In the second point, I could not prove if "Max weighted edge on that path $u-v$ on the MST" is maximized. What if there is another path from $u$ to $v$ with "Max weighted edge" larger.

I tried to prove that the Maximum Spanning Tree guarantees that the path $u-v$ have "max weighted edge" maximized but it turned out quite wrong in my mind as we can use edges that is not belong to the current MaxST to lead $u$ to a large edge then lead to $v$.

So how my algorithm actually guarantees with an edge $u-v$ weight $w$ that is not in the MST, the "Max weighted edge on that path $u-v$ on the MST" is the maximum "Max weight edge" path from $u$ to $v$?

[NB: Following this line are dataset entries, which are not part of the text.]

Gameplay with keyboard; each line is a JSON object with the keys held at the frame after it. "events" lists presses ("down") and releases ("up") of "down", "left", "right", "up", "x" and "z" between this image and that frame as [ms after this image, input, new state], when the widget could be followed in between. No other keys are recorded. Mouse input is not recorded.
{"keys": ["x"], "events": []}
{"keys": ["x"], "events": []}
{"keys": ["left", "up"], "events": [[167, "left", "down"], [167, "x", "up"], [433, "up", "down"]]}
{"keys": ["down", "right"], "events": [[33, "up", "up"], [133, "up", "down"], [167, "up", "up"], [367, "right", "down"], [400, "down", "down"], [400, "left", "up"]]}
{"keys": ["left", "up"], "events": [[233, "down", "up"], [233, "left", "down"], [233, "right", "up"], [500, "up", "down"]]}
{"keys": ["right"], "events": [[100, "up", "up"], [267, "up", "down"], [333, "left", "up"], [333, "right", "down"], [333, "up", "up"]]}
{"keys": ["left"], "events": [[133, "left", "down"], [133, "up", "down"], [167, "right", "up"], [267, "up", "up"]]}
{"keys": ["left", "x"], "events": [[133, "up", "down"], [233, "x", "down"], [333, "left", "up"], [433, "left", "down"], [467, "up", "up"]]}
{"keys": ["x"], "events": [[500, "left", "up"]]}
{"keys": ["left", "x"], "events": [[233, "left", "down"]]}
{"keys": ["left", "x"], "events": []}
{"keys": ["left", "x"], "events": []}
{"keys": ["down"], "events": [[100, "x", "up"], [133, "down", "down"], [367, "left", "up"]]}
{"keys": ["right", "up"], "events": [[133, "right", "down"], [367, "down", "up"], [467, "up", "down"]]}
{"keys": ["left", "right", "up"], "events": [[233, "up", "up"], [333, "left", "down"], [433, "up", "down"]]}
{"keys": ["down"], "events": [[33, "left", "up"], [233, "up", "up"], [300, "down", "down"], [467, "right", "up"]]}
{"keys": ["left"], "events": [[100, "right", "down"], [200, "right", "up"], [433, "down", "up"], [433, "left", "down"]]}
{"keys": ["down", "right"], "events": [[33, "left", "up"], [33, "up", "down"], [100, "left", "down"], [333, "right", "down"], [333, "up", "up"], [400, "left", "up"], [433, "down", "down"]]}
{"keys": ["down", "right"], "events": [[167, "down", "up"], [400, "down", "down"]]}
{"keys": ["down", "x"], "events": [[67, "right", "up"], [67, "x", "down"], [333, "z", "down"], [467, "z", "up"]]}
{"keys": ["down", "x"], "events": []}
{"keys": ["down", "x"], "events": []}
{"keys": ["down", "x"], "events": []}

How to prove that from $u$ to $v$ there is not any other path that have "Max weighted edge" larger than the one in the MST which will make the answer better? help, Comments (5)
 » 5 weeks ago, # | ← Rev. 2 →   If there would be a larger edge on the path from $u$ to $v$, then the maximum spanning tree algorithm would naturally replaced that edge with the smallest edge on the path. When the smallest on the path from $u$ to $v$ be discarded, the tree would be separated into two components. Also adding the larger edge would merge those two components. Since the order of iteration of the edges while adding to the maximum spanning tree is from the largest to the smallest, rather than the smaller edge, the larger edge would be priorly considered to be added to the maximum spanning tree. As mentioned, since the larger edge merges those two components too, it would be added to the maximum spanning tree.
•  » » Consider this graph: We have the MaxST will be: 1 4 32 4 42 3 5But if we go by the path $1 \rightarrow 3 \rightarrow 2$ which will have max weight ($5$) larger than using the edges on the MaxST : $1 \rightarrow 4 \rightarrow 2$ for path $1 \rightarrow 2$So if your point is to prove that there can't be larger max edge path by not using edges on the MaxST then this example was the counter for that.If I misread your comment or something, pls fix me. Thanks
•  » » » I think your counterexample is right and my comment proves that the maximum spanning tree maximizes the smallest edge on the path from $u$ to $v$. Sorry for misunderstanding.
 » Indeed, path in max spanning tree doesn't maximize maximum edge on paths. However it does maximize minimum edge on path. It's obvious that spanning tree built with kruskal's satisfies this property. To prove for any mst consider a path from u to v which is has strictly better than the one in mst. Remove min edge from u->v path in mst the graph still stays connected because the other path only uses edges >min adding one(not any, but 1 is enough since tree will have 2 connected components and the graph is still connected) of the edges from the other path will make this graph connected and this edge will be strictly larger the one we removed. Therefore our st wasn't mst, a contradition. (This proof doesn't work for max edge because we can't guarantee that mst will have greater cost after doing this)I believe you can consider back edges used(edges / mst edges) in the path and conclude that it's optimal to use only one through tedious casework. Here's a simpler method. Let's consider this "naive" algorithm: Fix max edge (u, v) and greedily find a path from u to v which maximizes minimum edge weight on path and doesn't use that edge. Using the above property you can see that it's the same as maximizing weight(u, v) + cost of u->v path in MST of Graph / (u, v) edge. Turns out this spanning tree can be obtained by doing this: remove (u, v) and add the cheapest edge which will make the graph connected. 1 operation is enough because if we do 2+ at least one operation clearly doesn't involve (u, v) so if it's good then it would also mean that our current st is not mst. It's not hard to see that your algo is a smart way of considering all the possible operations.It turned out to be much messier than I expected. Should've used proof by intimidation.